Khizr Muazzam Khan (born 1950) and Ghazala Khan (born 1951) are the Pakistani American parents of United States Army Captain Humayun Khan, who was killed in 2004 during the Iraq War. The couple received international attention following a speech at the 2016 Democratic National Convention that criticized Republican presidential candidate Donald Trump.

==Biography==
Khizr Khan was born in 1950, the eldest of ten children, to poultry farming parents in Gujranwala, a city in Pakistan's Punjab Province. Ghazala is also from Punjab, born in 1951 in Faisalabad. The couple met while attending the University of the Punjab, where Ghazala studied Persian and Khizr pursued an LL.B from Punjab University Law College. Khizr passed the Punjab bar in 1974. Once married, the couple moved to Dubai in the United Arab Emirates to earn money to move to the United States. Two of their sons, Shaharyar and Humayun, were born in Dubai.

===Immigration to the United States===
The Khans moved from the UAE to the United States in 1980. Their first home in the US was in Houston, Texas, where the family stayed while Khizr earned LL.M. degrees from the University of Missouri Law School in 1982 and Harvard Law School in 1986. In 1986 they also became American citizens. Khizr, Ghazala, and their two sons then moved to Silver Spring, Maryland, where their third son, Omer, was born.

Khizr went on to work at the Washington, D.C., office of the law firm of Hogan & Hartson, one of the largest law firms in the United States, where he was employed as the firm's manager of litigation technology from 2000 to 2007.

===Death of Humayun Khan===

The Khan's middle child, Humayun, attended the University of Virginia, where he became a cadet in its Army ROTC program. Upon graduating in 2000, he was commissioned in the Army as a way to earn money for law school and because, according to Khizr, Humayun "felt that ROTC had completed him as a person, and he wanted to give back." He rose to the rank of captain and served in Iraq during the Iraq War. In 2004, at the age of 27, Humayun was killed in Baqubah, Iraq, in an explosion. He was inspecting a guard post when he saw a suspicious vehicle approaching. Ordering his subordinates to stay back, he stepped forward to engage. The car was later determined to have been carrying more than 200 pounds of explosives, and when it detonated he was killed along with the two suicide attackers. He was posthumously awarded the Bronze Star Medal and Purple Heart and is interred at Arlington National Cemetery.

▶ What needs to be done
Pick up the text on Khizr and Ghazala Khan after its final sentence and continue it. The listing after this point comes from a separate, unrelated source.

▶ Dataset content
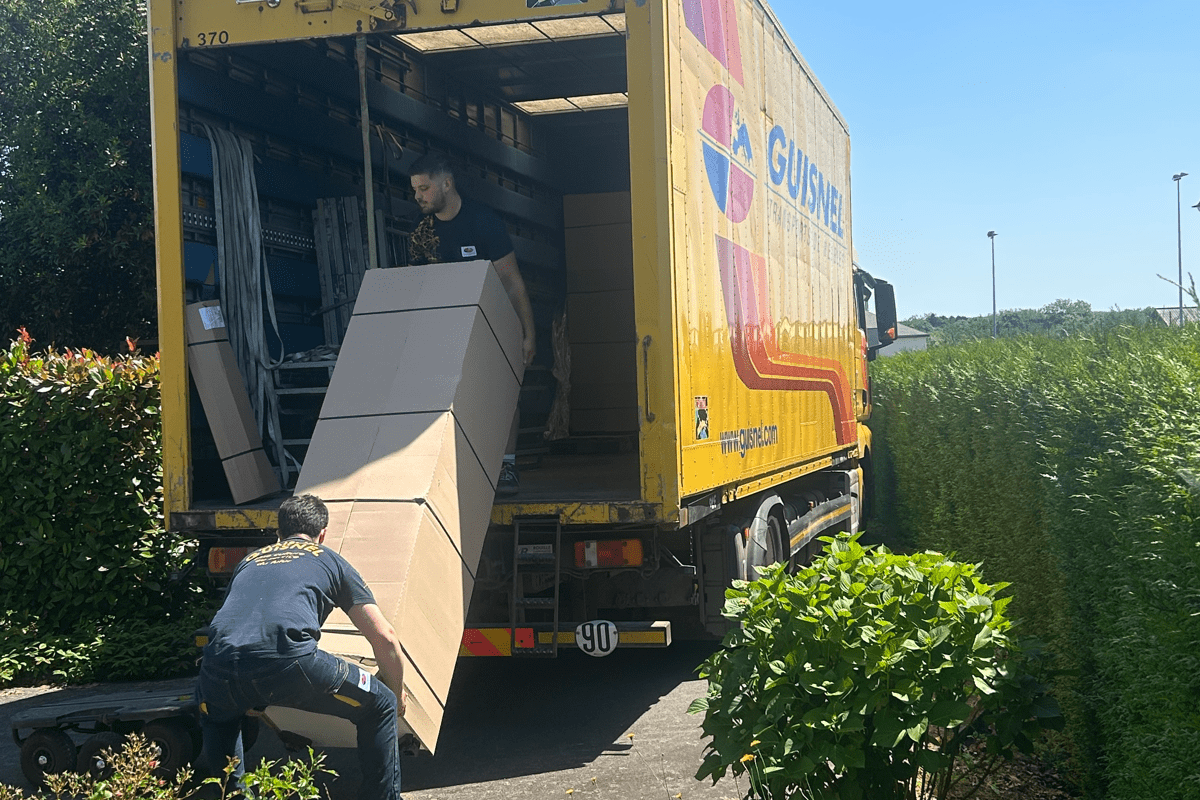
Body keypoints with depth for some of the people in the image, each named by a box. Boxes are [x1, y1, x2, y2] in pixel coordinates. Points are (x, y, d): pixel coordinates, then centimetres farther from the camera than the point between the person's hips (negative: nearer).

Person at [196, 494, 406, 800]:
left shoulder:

▶ Response
===Move to Virginia===
Following Humayun's death, the Khans moved to Charlottesville, Virginia, to be closer to their other sons. Ghazala began working at a fabric store and Khizr continued his legal consulting, working in commercial law and specializing in electronic discovery. They became heavily involved with the University of Virginia ROTC program, where Humayun had been a cadet, and became known as the "mom and pop of the department".

In 2008, the Khans participated in an HBO documentary, Section 60: Arlington National Cemetery, featuring visitors to the section of Arlington National Cemetery where their son, and many other United States military personnel who died in the Iraq and Afghanistan conflicts, are buried.

==Politics==
Before 2015, the Khans had not been publicly political. In the 1980s, Khizr was a strong supporter of Ronald Reagan, but in 2015 he had a strong negative reaction to then-candidate Donald Trump's speech in favor of temporarily banning citizens of certain primarily Muslim nations from entering the country. He gave an interview on the subject to a reporter for Vocativ, published in December 2015. Many of Khizr's speeches and writings focus on United States founding documents, and in particular the Constitution. He was introduced to them as a law student in Pakistan, and found them both profound and thought-provoking. Starting in 2005, Khizr began carrying pocket constitutions with him, which he would read from and give to University of Virginia ROTC cadets.

===2016 DNC speech===

Khizr Khan speaks at the 2016 Democratic National Convention

Prior to the 2016 Democratic National Convention, Hillary Clinton's campaign reached out to the Khans about speaking at the event. The couple deliberated and eventually agreed, believing it to be what Humayun would have done, despite protests from their other sons that it would make them targets for criticism. In planning for the speech, Ghazala opted not to speak on stage, worried that she would not be able to maintain her composure if a picture of her son were with them.

On July 28, the final day of the convention, Khizr, accompanied by Ghazala, gave a speech about Humayun, during which he harshly criticized Republican nominee for president, Donald Trump. Khan took issue with several of Trump's policies, including his proposed ban on migration from a list of majority-Muslim countries. Many news outlets focused on two passages from the speech in particular:

Donald Trump, you're asking Americans to trust you with their future. Let me ask you, have you even read the United States Constitution? I will gladly lend you my copy. In this document, look for the words "liberty" and "equal protection of law."

Have you ever been to Arlington Cemetery? Go look at the graves of brave patriots who died defending the United States of America. You will see all faiths, genders, and ethnicities. You have sacrificed nothing—and no one.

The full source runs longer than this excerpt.